The committee thinks that process should be expanded to cover all police and intelligence warrants relating to journalists, and beefed up by requiring more senior figures to participate as Public Interest Advocates. It also recommends elevating the authority to grant warrants relating to journalists to senior judicial figures.

That will annoy the Australian Federal Police, who seem to prefer “where do I sign?” type local registrars to approve their raids on journalists’ underwear drawers.

These sort of protections should be extended beyond the media to lawyers, to politicians themselves and to other professions where confidentiality is a job requirement, but that was outside the scope of the inquiry, and you certainly won’t hear the self-obsessed media discussing anyone other than themselves.
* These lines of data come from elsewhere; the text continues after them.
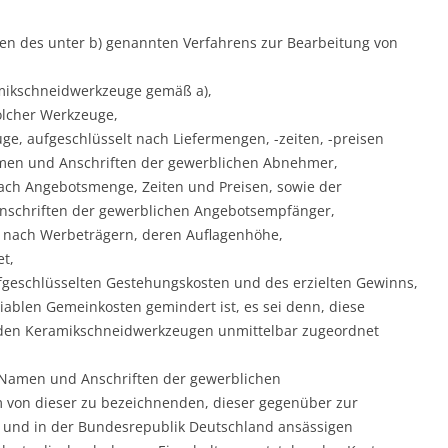
n des unter b) genannten Verfahrens zur Bearbeitung von
amikschneidwerkzeuge gemäß a),
olcher Werkzeuge,
ge, aufgeschlüsselt nach Liefermengen, -zeiten, -preisen
en und Anschriften der gewerblichen Abnehmer,
nach Angebotsmenge, Zeiten und Preisen, sowie der
schriften der gewerblichen Angebotsempfänger,
t nach Werbeträgern, deren Auflagenhöhe,
t,
fgeschlüsselten Gestehungskosten und des erzielten Gewinns,
iablen Gemeinkosten gemindert ist, es sei denn, diese
nden Keramikschneidwerkzeugen unmittelbar zugeordnet
e Namen und Anschriften der gewerblichen
 von dieser zu bezeichnenden, dieser gegenüber zur
en und in der Bundesrepublik Deutschland ansässigen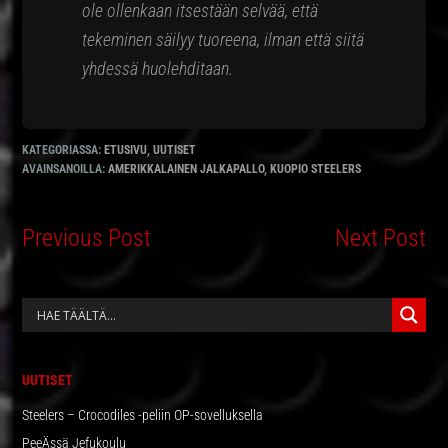
ole ollenkaan itsestään selvää, että
tekeminen säilyy tuoreena, ilman että siitä
yhdessä huolehditaan.
KATEGORIASSA:
ETUSIVU
,
UUTISET
AVAINSANOILLA:
AMERIKKALAINEN JALKAPALLO
,
KUOPIO STEELERS
Previous Post
Next Post
ENSISIJAINEN
SIVUPALKKI
UUTISET
Steelers – Crocodiles -peliin OP-sovelluksella
PeeÄssä Jefukoulu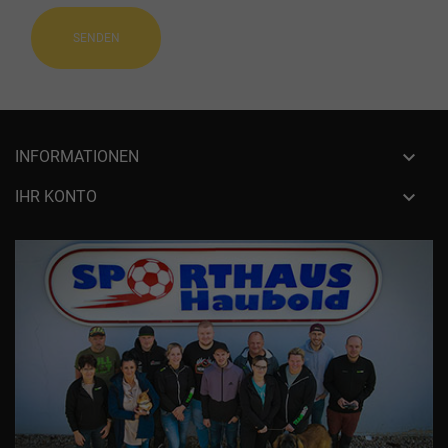

INFORMATIONEN

IHR KONTO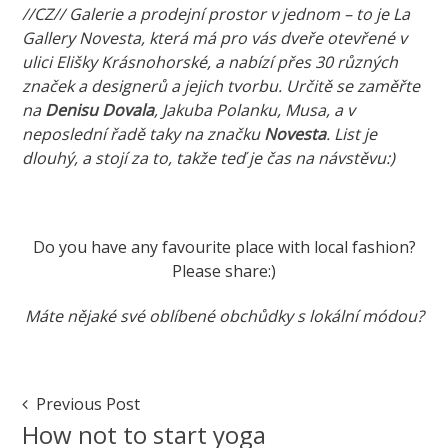
//CZ// Galerie a prodejní prostor v jednom – to je La
Gallery Novesta, která má pro vás dveře otevřené v
ulici Elišky Krásnohorské, a nabízí přes 30 různých
značek a designerů a jejich tvorbu. Určitě se zaměřte
na
Denisu Dovala
, Jakuba Polanku, Musa, a v
neposlední řadě taky na značku
Novesta
. List je
dlouhý, a stojí za to, takže teď je čas na návstěvu:)
Do you have any favourite place with local fashion?
Please share:)
Máte nějaké své oblíbené obchůdky s lokální módou?
Marketa
Local
fashion
Post
Previous Post
in
Navigation
How not to start yoga
Prague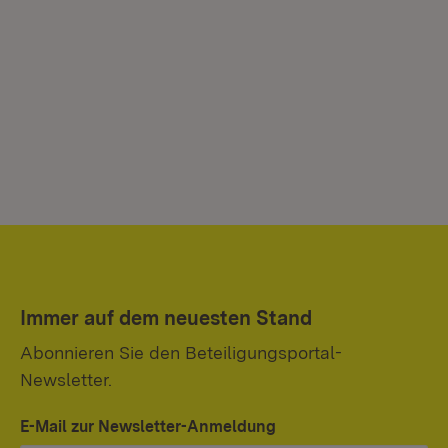
Immer auf dem neuesten Stand
Abonnieren Sie den Beteiligungsportal-
Newsletter.
E-Mail zur Newsletter-Anmeldung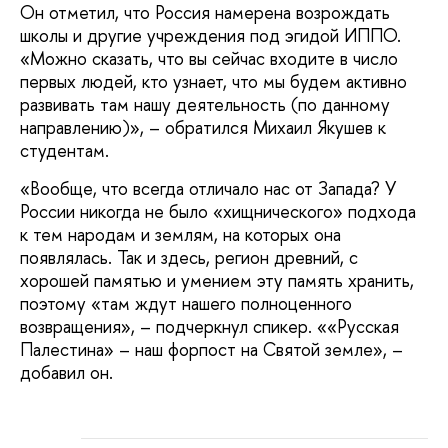
Он отметил, что Россия намерена возрождать
школы и другие учреждения под эгидой ИППО.
«Можно сказать, что вы сейчас входите в число
первых людей, кто узнает, что мы будем активно
развивать там нашу деятельность (по данному
направлению)», – обратился Михаил Якушев к
студентам.
«Вообще, что всегда отличало нас от Запада? У
России никогда не было «хищнического» подхода
к тем народам и землям, на которых она
появлялась. Так и здесь, регион древний, с
хорошей памятью и умением эту память хранить,
поэтому «там ждут нашего полноценного
возвращения», – подчеркнул спикер. ««Русская
Палестина» – наш форпост на Святой земле», –
добавил он.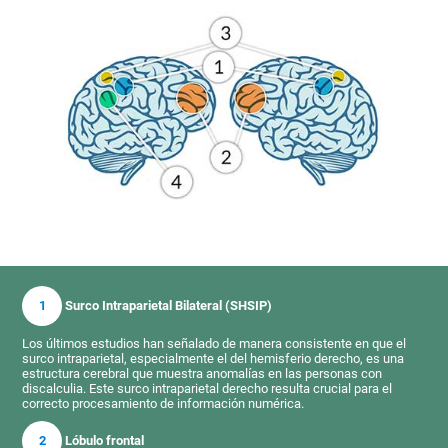
1
Surco Intraparietal Bilateral (SHSIP)
Los últimos estudios han señalado de manera consistente en que el
surco intraparietal, especialmente el del hemisferio derecho, es una
estructura cerebral que muestra anomalías en las personas con
discalculia. Este surco intraparietal derecho resulta crucial para el
correcto procesamiento de información numérica.
2
Lóbulo frontal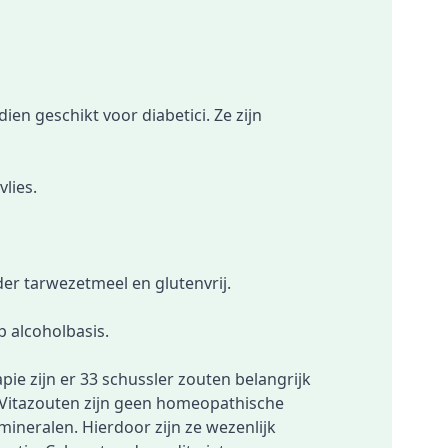
en geschikt voor diabetici. Ze zijn
lies.
der tarwezetmeel en glutenvrij.
op
alcoholbasis
.
ie zijn er 33 schussler zouten belangrijk
 Vitazouten zijn geen homeopathische
mineralen. Hierdoor zijn ze wezenlijk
In addition to exemptions from some national security laws for public interest journalism, media companies wanted the law to be changed so that media companies were actually told about the Public Interest Advocate process and a pending warrant. The committee, however, accepted the arguments of security bureaucrats that that would allow journalists to destroy and hide evidence.

The committee also wants an overhaul of training in relation to classification of governments documents, and a review of how classification is done in intelligence agencies — aimed at the routine practice of over-classifying material either out of an abundance of caution or in order to prevent access by the public and the media to it.

(Having as a bureaucrat devised reasons to whack “cabinet-in-confidence” on files in order to prevent them being FOI’d, I know of what I speak.)

All these are mere baby steps, and — as a couple of media executives have said — a good start, at best. But credit where it’s due, to committee chair Andrew Hastie: these recommendations would not have come from previous iterations of the committee, and certainly not when it was under the fortunately brief chairmanship of right-winger Andrew Nikolic (Nikolic, alarmingly, is now at the AAT, and thus would be signing off on foreign intelligence agency warrants to wiretap Australians).

Back then, the committee may well have split on the sort of issues considered in this inquiry, but Labor ended up endorsing the recommendations and proposing that further reforms be pursued beyond them.

In fact under Hastie and committee deputy Anthony Byrne, the committee has continued its slow evolution toward better — though still heavily restricted — oversight of security bureaucrats and a greater scepticism of their claims.

That’s come despite the opposition and juvenile posturing of Peter Dutton and the Keystone Kops of Home Affairs, and the unwillingness of the government to accept the need for greater oversight by the committee of security operations.

There’s an important way in which the committee could be improved, however. It continues to be the preserve of the major parties. The committee needs a non-major party figure on it to ensure it doesn’t function like a Liberal-Labor club. Andrew Wilkie would be the best such figure — he has already served one term on the PJCIS, during the Gillard government, when he negotiated his way onto it.

If Wilkie isn’t available, Rex Patrick would also significantly improve the committee. Patrick has served in the navy and made a career in naval technology. The idea that non-major party committee members would somehow be a security risk because of the sensitive nature of the information the committee sees is ridiculous anyway, but ex-military personnel like Wilkie and Patrick defeat that argument entirely.

The committee is currently short of its statutory limit of 11 members, especially after Labor’s Mike Kelly left parliament. A government that took oversight of security agencies seriously would be ready to improve the make-up of the committee with a well-qualified member from outside the major parties.

This is, however, not such a government, and is unlikely to be in the future.